ID9 chassis are Tiny — the hemispherical dome housing is roughly 40 to 60 centimeters in diameter, with the five articulated tentacle limbs extending another 30 to 40 centimeters when fully unfurled. The chassis is dominated by a single large red photoreceptor at the center of the dome, which doubles as the housing for the integrated blaster emitter. Five flexible tentacle limbs project from the underside of the dome, each terminating in a small two-fingered pincer suited for both manipulation and gripping.
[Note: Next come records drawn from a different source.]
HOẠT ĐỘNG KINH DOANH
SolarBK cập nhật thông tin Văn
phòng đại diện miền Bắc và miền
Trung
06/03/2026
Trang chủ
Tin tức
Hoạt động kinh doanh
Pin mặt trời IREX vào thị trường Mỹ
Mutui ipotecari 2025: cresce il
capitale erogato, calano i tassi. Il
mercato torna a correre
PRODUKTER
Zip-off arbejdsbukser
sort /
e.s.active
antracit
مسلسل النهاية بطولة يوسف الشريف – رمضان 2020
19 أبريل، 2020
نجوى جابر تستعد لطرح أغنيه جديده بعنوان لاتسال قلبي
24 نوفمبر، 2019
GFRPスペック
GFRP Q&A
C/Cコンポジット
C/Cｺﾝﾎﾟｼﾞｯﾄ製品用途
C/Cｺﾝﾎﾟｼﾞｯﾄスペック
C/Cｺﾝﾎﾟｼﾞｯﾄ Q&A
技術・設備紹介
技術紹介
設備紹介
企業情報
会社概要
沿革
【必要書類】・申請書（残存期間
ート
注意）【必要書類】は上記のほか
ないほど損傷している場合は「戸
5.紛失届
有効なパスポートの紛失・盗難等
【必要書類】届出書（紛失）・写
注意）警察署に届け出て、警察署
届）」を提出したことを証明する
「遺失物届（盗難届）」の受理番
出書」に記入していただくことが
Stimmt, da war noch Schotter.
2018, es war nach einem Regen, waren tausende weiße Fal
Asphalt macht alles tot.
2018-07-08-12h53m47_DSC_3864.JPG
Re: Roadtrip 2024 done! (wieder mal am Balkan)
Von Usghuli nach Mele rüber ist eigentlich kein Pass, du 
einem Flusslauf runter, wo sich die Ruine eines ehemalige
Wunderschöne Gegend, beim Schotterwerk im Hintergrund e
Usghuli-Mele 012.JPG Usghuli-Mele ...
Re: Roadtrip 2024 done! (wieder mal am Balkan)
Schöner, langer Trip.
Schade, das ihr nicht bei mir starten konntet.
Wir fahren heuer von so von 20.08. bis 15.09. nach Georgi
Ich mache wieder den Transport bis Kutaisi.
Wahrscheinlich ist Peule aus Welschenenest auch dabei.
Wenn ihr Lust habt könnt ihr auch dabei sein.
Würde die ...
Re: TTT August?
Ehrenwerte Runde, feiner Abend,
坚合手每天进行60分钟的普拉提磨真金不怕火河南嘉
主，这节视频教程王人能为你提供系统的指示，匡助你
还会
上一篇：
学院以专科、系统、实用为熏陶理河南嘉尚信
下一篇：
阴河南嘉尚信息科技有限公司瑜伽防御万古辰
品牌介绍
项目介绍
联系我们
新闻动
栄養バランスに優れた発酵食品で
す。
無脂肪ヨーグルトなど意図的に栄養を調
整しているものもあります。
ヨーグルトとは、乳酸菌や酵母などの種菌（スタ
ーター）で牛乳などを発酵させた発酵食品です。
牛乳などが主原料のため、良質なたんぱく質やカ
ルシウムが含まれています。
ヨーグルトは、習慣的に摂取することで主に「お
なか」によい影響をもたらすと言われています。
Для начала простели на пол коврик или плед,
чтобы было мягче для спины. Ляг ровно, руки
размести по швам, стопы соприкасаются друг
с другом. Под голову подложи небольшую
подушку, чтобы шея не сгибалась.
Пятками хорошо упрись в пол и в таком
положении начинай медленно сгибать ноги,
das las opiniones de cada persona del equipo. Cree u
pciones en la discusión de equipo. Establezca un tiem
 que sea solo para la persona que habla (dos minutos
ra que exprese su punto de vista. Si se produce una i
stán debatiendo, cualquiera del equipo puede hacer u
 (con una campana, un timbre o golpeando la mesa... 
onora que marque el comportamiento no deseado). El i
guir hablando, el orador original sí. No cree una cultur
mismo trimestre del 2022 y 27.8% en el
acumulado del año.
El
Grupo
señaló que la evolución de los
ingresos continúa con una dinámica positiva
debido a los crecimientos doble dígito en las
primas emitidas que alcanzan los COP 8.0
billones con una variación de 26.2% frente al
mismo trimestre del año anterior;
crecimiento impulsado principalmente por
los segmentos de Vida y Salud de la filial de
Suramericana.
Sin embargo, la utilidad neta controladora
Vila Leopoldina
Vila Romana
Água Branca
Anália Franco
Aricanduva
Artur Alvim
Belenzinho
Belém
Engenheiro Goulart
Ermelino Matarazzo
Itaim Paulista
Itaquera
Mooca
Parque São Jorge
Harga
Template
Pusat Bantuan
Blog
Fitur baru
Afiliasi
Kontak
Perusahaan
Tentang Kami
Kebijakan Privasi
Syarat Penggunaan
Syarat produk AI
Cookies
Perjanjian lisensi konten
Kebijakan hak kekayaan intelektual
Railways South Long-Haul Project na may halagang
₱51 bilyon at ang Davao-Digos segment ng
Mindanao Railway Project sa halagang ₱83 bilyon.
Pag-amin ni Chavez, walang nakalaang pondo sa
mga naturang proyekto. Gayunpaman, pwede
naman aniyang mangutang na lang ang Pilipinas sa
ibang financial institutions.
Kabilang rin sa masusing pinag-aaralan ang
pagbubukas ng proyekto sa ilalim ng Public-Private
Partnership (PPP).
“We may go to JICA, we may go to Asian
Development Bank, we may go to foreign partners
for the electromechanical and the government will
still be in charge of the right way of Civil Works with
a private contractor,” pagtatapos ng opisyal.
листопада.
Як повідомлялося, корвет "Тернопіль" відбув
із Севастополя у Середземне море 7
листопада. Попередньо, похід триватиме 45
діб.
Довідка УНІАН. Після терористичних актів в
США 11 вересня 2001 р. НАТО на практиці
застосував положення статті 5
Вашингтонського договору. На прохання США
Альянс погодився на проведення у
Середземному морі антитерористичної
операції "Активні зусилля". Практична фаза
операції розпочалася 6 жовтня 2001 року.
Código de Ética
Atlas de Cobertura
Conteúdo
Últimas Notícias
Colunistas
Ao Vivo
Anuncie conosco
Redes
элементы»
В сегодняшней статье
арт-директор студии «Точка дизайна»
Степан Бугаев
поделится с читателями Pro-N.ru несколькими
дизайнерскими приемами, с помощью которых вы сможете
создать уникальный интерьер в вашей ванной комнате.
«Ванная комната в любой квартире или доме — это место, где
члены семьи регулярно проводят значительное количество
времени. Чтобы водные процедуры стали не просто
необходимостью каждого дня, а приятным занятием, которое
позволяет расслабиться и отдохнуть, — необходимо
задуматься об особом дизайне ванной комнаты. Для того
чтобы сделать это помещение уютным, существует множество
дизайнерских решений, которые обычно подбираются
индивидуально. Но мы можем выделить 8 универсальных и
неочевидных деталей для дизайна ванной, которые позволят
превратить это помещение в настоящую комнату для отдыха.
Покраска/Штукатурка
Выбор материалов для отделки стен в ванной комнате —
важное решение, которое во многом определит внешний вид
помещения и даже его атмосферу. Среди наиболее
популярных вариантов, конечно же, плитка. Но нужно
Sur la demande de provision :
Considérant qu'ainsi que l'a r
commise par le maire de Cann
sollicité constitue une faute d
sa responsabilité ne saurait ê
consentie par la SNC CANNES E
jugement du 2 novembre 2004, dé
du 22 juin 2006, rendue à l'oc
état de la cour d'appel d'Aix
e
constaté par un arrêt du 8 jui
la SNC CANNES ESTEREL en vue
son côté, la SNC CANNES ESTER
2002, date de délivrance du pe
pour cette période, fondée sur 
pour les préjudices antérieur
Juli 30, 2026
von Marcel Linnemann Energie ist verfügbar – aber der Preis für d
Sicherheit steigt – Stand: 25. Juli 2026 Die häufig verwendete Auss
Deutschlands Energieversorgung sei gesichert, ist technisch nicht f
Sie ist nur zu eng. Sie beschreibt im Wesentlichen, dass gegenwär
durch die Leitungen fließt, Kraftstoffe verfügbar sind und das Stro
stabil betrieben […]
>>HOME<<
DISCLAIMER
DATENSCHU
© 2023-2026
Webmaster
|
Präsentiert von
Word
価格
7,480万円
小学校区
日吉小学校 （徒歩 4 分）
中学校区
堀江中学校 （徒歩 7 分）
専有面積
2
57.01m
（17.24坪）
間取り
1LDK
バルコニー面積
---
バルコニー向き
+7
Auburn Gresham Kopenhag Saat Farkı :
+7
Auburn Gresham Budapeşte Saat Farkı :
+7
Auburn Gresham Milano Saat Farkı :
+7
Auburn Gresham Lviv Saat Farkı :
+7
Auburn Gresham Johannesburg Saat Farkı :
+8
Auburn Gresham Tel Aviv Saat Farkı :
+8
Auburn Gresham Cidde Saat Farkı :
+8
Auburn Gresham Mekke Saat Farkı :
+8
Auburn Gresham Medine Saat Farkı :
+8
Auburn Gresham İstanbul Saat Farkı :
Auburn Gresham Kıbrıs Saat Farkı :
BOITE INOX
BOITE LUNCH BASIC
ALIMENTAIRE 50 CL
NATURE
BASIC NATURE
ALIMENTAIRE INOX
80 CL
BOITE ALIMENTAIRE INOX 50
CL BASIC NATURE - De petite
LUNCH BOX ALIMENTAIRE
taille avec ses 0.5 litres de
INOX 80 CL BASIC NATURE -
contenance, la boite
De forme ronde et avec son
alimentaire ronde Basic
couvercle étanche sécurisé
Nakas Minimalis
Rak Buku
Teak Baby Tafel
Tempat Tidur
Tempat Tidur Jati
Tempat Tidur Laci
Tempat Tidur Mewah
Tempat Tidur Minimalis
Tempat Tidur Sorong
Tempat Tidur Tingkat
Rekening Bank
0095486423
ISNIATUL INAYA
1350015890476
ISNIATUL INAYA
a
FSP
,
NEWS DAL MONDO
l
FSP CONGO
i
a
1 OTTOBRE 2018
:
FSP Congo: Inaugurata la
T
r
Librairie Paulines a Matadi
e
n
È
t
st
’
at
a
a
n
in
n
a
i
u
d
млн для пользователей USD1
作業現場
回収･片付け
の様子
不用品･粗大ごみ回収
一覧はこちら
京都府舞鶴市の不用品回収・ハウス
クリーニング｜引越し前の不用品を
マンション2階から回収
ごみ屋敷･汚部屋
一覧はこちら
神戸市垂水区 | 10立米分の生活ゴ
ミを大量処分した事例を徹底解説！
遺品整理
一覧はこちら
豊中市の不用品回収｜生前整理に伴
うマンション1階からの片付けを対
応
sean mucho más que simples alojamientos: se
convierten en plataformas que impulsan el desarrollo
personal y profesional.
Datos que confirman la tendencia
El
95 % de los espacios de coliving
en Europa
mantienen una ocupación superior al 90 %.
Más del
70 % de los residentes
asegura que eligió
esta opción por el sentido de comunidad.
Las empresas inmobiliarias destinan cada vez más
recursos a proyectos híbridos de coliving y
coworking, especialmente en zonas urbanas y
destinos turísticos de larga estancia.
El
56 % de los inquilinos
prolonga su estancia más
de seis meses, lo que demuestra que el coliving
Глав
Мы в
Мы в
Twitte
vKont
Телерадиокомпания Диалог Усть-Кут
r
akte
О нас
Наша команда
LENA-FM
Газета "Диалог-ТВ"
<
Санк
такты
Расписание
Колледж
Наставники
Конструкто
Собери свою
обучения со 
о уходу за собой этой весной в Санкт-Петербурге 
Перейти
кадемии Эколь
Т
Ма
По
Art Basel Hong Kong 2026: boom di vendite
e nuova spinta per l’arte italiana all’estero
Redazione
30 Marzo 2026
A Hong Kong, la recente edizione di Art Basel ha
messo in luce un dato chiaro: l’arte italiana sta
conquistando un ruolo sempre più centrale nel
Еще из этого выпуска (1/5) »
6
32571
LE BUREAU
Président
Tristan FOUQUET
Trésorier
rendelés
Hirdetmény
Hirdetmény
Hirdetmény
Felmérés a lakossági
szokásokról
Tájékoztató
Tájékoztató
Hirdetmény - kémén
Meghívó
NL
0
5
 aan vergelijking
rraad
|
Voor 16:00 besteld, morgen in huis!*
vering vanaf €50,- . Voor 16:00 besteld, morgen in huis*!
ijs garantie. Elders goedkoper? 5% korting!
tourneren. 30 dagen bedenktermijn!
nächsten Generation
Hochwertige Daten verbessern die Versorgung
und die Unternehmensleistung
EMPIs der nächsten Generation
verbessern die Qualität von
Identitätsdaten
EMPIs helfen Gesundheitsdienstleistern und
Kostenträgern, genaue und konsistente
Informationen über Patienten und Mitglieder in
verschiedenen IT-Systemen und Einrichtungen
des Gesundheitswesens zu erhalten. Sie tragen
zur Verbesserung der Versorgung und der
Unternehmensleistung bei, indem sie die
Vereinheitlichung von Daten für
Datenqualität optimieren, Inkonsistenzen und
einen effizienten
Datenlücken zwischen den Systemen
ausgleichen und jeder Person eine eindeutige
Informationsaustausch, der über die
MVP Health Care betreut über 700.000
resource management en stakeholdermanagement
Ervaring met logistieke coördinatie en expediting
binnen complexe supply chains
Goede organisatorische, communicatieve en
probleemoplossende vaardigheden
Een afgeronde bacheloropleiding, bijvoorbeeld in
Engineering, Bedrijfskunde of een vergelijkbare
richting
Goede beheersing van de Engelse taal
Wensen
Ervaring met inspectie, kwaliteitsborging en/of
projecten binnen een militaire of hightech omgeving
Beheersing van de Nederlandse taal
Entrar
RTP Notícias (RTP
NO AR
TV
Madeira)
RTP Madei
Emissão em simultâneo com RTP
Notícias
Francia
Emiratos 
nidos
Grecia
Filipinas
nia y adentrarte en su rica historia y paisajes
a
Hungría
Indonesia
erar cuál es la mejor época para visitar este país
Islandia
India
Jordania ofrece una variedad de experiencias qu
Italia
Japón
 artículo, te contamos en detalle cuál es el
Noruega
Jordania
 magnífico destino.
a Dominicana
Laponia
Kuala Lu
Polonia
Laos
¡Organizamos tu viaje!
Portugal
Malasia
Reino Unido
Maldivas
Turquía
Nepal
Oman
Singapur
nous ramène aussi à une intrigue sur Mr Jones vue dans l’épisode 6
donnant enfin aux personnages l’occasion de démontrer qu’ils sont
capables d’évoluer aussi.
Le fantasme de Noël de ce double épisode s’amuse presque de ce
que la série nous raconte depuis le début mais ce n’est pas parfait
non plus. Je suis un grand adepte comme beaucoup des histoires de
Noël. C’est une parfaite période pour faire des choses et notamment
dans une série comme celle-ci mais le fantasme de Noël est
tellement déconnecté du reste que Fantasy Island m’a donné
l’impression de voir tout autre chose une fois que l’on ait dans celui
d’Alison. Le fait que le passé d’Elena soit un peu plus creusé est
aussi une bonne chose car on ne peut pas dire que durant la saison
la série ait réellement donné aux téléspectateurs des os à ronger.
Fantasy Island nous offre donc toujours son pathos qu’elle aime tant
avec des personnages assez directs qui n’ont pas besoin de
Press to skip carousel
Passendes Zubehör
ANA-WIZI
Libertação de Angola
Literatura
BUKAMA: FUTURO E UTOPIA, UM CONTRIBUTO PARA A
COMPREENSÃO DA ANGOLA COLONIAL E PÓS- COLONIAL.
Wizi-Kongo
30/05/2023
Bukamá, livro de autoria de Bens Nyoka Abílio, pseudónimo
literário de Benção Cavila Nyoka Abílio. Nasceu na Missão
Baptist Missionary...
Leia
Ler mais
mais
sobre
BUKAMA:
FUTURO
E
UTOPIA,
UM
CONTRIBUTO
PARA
The locomotion package is dual-mode: a compact repulsorlift underneath the dome provides quiet hover up to roughly one meter above the surface, while the tentacle limbs allow surface contact for climbing, crawling, and bracing in confined spaces. Plating is typically dark grey or matte black with subtle red sensor accents; some refurbished units repaint in neutral civilian colors to obscure the Imperial origin.

Culture & Personality

Factory-fresh ID9 units arrive with a programmed disposition matrix designed for sustained surveillance work — patient, methodical, reporting-oriented, with no developed individuality beyond what the handler imprints. After extended deployment, however, ID9 personality matrices tend to drift: the chassis's natural sensor and audio-mimicry capabilities give the unit an enormous range of social inputs to model from, and units that survive long enough to log significant runtime almost always develop quirks, preferences, and habits their original Imperial handlers would consider drift errors. A playable ID9 PC has typically experienced precisely this drift — far enough that the unit is no longer reliable as an Imperial asset, but recently enough that the original tactical conditioning still informs its instincts.

In adventuring parties, ID9 PCs naturally gravitate toward the scout, infiltrator, and surveillance roles. The chassis's combination of Tiny size, hover locomotion, and high baseline Stealth makes the unit very hard to detect; the integrated blaster and audio mimicry let the unit handle the occasional combat or social encounter without depending entirely on the party. The roleplay tension comes from outside: organic NPCs may not know what to make of a small Imperial-coded surveillance droid that talks to them, and even an ID9 with a fully drifted personality matrix is still a unit that was built specifically to find and report on people exactly like them.